== Problem to solve ==
The expected output is every line below, reproduced exactly.

== Collected material ==
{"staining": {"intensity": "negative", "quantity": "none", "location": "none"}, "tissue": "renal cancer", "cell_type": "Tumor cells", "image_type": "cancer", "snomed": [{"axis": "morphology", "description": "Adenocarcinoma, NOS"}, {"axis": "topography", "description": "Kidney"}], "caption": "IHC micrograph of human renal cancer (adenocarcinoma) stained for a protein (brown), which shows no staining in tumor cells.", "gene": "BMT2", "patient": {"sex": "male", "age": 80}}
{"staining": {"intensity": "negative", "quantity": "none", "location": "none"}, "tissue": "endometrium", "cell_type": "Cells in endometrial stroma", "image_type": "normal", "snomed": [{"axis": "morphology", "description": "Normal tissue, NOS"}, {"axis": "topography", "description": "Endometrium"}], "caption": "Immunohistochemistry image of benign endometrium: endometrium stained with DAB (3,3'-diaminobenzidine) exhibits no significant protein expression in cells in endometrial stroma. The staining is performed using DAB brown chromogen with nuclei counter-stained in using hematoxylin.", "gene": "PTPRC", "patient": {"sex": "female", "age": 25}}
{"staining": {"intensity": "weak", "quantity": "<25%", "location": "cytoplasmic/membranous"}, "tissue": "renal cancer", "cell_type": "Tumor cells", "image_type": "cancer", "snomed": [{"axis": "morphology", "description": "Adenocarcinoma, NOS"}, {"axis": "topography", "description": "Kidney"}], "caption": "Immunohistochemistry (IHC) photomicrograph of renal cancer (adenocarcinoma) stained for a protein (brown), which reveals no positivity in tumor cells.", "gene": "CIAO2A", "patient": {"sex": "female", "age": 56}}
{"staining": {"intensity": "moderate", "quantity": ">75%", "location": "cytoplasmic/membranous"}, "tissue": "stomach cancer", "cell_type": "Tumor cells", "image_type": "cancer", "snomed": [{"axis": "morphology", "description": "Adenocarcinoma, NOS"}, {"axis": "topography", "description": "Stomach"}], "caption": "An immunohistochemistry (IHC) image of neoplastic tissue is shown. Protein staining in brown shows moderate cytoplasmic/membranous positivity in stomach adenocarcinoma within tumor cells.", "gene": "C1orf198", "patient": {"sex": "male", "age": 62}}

== Answer for the task ==
{"staining": {"intensity": "negative", "quantity": "none", "location": "none"}, "tissue": "renal cancer", "cell_type": "Tumor cells", "image_type": "cancer", "snomed": [{"axis": "morphology", "description": "Adenocarcinoma, NOS"}, {"axis": "topography", "description": "Kidney"}], "caption": "IHC micrograph of human renal cancer (adenocarcinoma) stained for a protein (brown), which shows no staining in tumor cells.", "gene": "BMT2", "patient": {"sex": "male", "age": 80}}
{"staining": {"intensity": "negative", "quantity": "none", "location": "none"}, "tissue": "endometrium", "cell_type": "Cells in endometrial stroma", "image_type": "normal", "snomed": [{"axis": "morphology", "description": "Normal tissue, NOS"}, {"axis": "topography", "description": "Endometrium"}], "caption": "Immunohistochemistry image of benign endometrium: endometrium stained with DAB (3,3'-diaminobenzidine) exhibits no significant protein expression in cells in endometrial stroma. The staining is performed using DAB brown chromogen with nuclei counter-stained in using hematoxylin.", "gene": "PTPRC", "patient": {"sex": "female", "age": 25}}
{"staining": {"intensity": "weak", "quantity": "<25%", "location": "cytoplasmic/membranous"}, "tissue": "renal cancer", "cell_type": "Tumor cells", "image_type": "cancer", "snomed": [{"axis": "morphology", "description": "Adenocarcinoma, NOS"}, {"axis": "topography", "description": "Kidney"}], "caption": "Immunohistochemistry (IHC) photomicrograph of renal cancer (adenocarcinoma) stained for a protein (brown), which reveals no positivity in tumor cells.", "gene": "CIAO2A", "patient": {"sex": "female", "age": 56}}
{"staining": {"intensity": "moderate", "quantity": ">75%", "location": "cytoplasmic/membranous"}, "tissue": "stomach cancer", "cell_type": "Tumor cells", "image_type": "cancer", "snomed": [{"axis": "morphology", "description": "Adenocarcinoma, NOS"}, {"axis": "topography", "description": "Stomach"}], "caption": "An immunohistochemistry (IHC) image of neoplastic tissue is shown. Protein staining in brown shows moderate cytoplasmic/membranous positivity in stomach adenocarcinoma within tumor cells.", "gene": "C1orf198", "patient": {"sex": "male", "age": 62}}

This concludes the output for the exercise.